WHAT TO DO.
Restrict the output to the lines below starting at the one that contains "1.750 | 1.404 |" and ending at the one that contains "1.906 | 1.482 |", and restate them word for word, both ends included.
--- RECORDS SHOWN Enclosed Below ---
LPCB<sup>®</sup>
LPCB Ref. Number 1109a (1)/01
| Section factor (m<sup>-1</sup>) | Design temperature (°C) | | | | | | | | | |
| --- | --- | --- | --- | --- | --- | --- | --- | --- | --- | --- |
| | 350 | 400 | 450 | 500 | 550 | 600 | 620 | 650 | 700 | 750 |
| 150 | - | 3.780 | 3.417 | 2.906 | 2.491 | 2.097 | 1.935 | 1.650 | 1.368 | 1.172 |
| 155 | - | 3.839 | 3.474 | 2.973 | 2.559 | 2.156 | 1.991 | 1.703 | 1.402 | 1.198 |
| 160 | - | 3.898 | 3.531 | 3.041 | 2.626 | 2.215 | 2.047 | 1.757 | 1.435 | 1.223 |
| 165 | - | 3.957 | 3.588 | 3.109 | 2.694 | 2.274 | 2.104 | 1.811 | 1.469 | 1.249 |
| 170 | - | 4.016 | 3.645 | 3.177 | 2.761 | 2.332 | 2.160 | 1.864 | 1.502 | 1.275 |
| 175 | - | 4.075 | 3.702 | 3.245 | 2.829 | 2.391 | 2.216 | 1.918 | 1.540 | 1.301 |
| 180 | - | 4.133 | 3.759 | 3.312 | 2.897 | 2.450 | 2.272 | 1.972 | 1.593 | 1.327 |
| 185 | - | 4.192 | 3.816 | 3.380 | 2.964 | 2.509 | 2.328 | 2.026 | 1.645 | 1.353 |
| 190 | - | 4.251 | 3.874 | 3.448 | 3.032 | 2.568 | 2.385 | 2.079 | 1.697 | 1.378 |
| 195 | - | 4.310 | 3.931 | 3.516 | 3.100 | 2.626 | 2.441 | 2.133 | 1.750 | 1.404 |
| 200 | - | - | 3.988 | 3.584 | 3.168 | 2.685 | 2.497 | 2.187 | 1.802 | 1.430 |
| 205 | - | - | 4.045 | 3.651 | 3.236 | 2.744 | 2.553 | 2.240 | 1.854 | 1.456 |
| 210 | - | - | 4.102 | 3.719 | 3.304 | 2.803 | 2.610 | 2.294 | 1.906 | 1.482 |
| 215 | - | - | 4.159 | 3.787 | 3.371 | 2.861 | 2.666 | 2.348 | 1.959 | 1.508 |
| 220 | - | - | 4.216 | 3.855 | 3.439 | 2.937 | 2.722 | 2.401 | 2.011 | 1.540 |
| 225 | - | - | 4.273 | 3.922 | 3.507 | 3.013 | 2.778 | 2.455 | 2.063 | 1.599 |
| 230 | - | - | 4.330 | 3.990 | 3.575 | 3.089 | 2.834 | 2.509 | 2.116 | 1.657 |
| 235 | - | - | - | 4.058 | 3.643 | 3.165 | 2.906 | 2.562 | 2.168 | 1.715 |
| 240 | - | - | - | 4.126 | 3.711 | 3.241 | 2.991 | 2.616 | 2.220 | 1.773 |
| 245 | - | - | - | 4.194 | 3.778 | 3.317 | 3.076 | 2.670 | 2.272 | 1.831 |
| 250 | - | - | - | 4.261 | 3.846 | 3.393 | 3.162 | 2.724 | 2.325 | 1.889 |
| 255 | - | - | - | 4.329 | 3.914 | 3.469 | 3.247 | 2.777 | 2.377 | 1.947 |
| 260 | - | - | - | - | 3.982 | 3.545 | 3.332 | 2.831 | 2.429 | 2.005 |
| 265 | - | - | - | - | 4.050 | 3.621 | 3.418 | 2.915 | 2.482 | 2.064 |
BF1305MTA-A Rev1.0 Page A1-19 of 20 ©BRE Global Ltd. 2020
--- End of Enclosed RECORDS SHOWN ---
REPLY TO THE TASK.
| 195 | - | 4.310 | 3.931 | 3.516 | 3.100 | 2.626 | 2.441 | 2.133 | 1.750 | 1.404 |
| 200 | - | - | 3.988 | 3.584 | 3.168 | 2.685 | 2.497 | 2.187 | 1.802 | 1.430 |
| 205 | - | - | 4.045 | 3.651 | 3.236 | 2.744 | 2.553 | 2.240 | 1.854 | 1.456 |
| 210 | - | - | 4.102 | 3.719 | 3.304 | 2.803 | 2.610 | 2.294 | 1.906 | 1.482 |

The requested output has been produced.